# THE TASK
According to the solar power discussion, which brand does the reply recommend for 6V panels?

# SUPPLIED TEXT
=-=-=-=-=
OK, haven’t dived into the beer yet. While there is a lot about your code that I need to better understand, I must confess that the idea of using solar power and a LiPO battery never occurred to me, but it’s brilliant! My plan had been to use a USB wall charger and a long USB cable to power the Boron (there is an AC convenience outlet under a fake rock about 10 feet away from the tank). The electronics will be in a small plastic project box attached to the top of the water tank’s lid, but since the lid has to be unscrewed whenever any kind of maintenance might be required, service personnel would have to disconnect the cable. Having everything, including a tiny 6 volt solar panel, mounted to the lid makes far more sense. But I have no idea - yet - how to wire that all together. I’m guessing the LiPo battery connects directly to the Boron and the solar panel connects - somehow/somewhere - to the feather board, right (otherwise why would I need the latter)? Any info you can share in that regard?

Yes, the Boron has a battery connector for the included Li-Po. The Boron can use a 6V Solar Panel (actually higher) as the recharge source when connected to the micro USB or Vin Pin.
The feather board isn’t required, it’s just an easy way to switch power On/Off to the JSN (in a low-powered/battery application)

Thanks!! There are a bunch of 6 volt solar panels on Amazon, some as cheap as $8. Have you had any experience with any that you’d recommend Ryan?

I’ve tested dozens of panels for the Boron. For 6V, I like Voltaic Systems.

But if you have room, I’d recommend a 12V system if you’re wanting to go Solar.

Something like these-

$30 12V Panel and Controller:

$20 12V SLA battery:

But you’re lucky enough to have mains power 10’ away… so Solar might not be worth the worry/trouble.
You can comment out the PMIC calls in Setup() to give the second link/code a spin, and of course provide the solder bridge on your JSN board for Mode 2, per the datasheet.
=-=-=-=-=
# SUPPLIED DATA

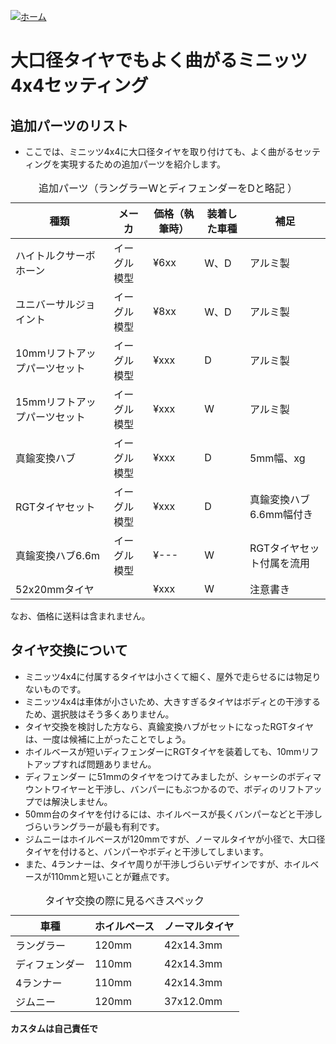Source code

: [![ホーム](/blog/logo.002.png "Kobe Crawlers")](/blog)# 大口径タイヤでもよく曲がるミニッツ4x4セッティング## 追加パーツのリスト- ここでは、ミニッツ4x4に大口径タイヤを取り付けても、よく曲がるセッティングを実現するための追加パーツを紹介します。<table>	<caption>追加パーツ（ラングラーWとディフェンダーをDと略記 ）</caption>	<thead><tr><th>種類</th><th>メーカ</th><th>価格（執筆時）</th><th>装着した車種</th><th>補足</th></tr></thead>	<tr><td>ハイトルクサーボホーン</td><td>イーグル模型</td><td>¥6xx</td><td>W、D</td><td>アルミ製</td></tr>	<tr><td>ユニバーサルジョイント</td><td>イーグル模型</td><td>¥8xx</td><td>W、D</td><td>アルミ製</td></tr>	<tr><td>10mmリフトアップパーツセット</td><td>イーグル模型</td><td>¥xxx</td><td>D </td><td>アルミ製 </td></tr>	<tr><td>15mmリフトアップパーツセット</td><td>イーグル模型</td><td>¥xxx</td><td>W</td><td>アルミ製</td></tr>	<tr><td>真鍮変換ハブ</td><td>イーグル模型</td><td>¥xxx</td><td>D</td><td>5mm幅、xg</td></tr>	<tr><td>RGTタイヤセット</td><td>イーグル模型</td><td>¥xxx</td><td>D </td><td>真鍮変換ハブ6.6mm幅付き</td></tr>	<tr><td>真鍮変換ハブ6.6m</td><td>イーグル模型</td><td>¥---</td><td>W </td><td>RGTタイヤセット付属を流用</td></tr>	<tr><td>52x20mmタイヤ</td><td></td><td>¥xxx</td><td>W</td><td>注意書き</td></tr></table>なお、価格に送料は含まれません。## タイヤ交換について- ミニッツ4x4に付属するタイヤは小さくて細く、屋外で走らせるには物足りないものです。- ミニッツ4x4は車体が小さいため、大きすぎるタイヤはボディとの干渉するため、選択肢はそう多くありません。- タイヤ交換を検討した方なら、真鍮変換ハブがセットになったRGTタイヤは、一度は候補に上がったことでしょう。- ホイルベースが短いディフェンダーにRGTタイヤを装着しても、10mmリフトアップすれば問題ありません。- ディフェンダー に51mmのタイヤをつけてみましたが、シャーシのボディマウントワイヤーと干渉し、バンパーにもぶつかるので、ボディのリフトアップでは解決しません。- 50mm台のタイヤを付けるには、ホイルベースが長くバンパーなどと干渉しづらいラングラーが最も有利です。- ジムニーはホイルベースが120mmですが、ノーマルタイヤが小径で、大口径タイヤを付けると、バンパーやボディと干渉してしまいます。- また、4ランナーは、タイヤ周りが干渉しづらいデザインですが、ホイルベースが110mmと短いことが難点です。<table>	<caption>タイヤ交換の際に見るべきスペック</caption>	<thead><tr><th>車種</th><th>ホイルベース</th><th>ノーマルタイヤ</th></tr></thead>	<tr><td>ラングラー</td><td>120mm</td><td>42x14.3mm</td></tr>	<tr><td>ディフェンダー </td><td>110mm</td><td>42x14.3mm</td></tr>	<tr><td>4ランナー </td><td>110mm</td><td>42x14.3mm</td></tr>	<tr><td>ジムニー </td><td>120mm</td><td>37x12.0mm</td></tr></table>**カスタムは自己責任で**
=-=-=-=-=
# ANSWER TO THIS EXERCISE
Voltaic Systems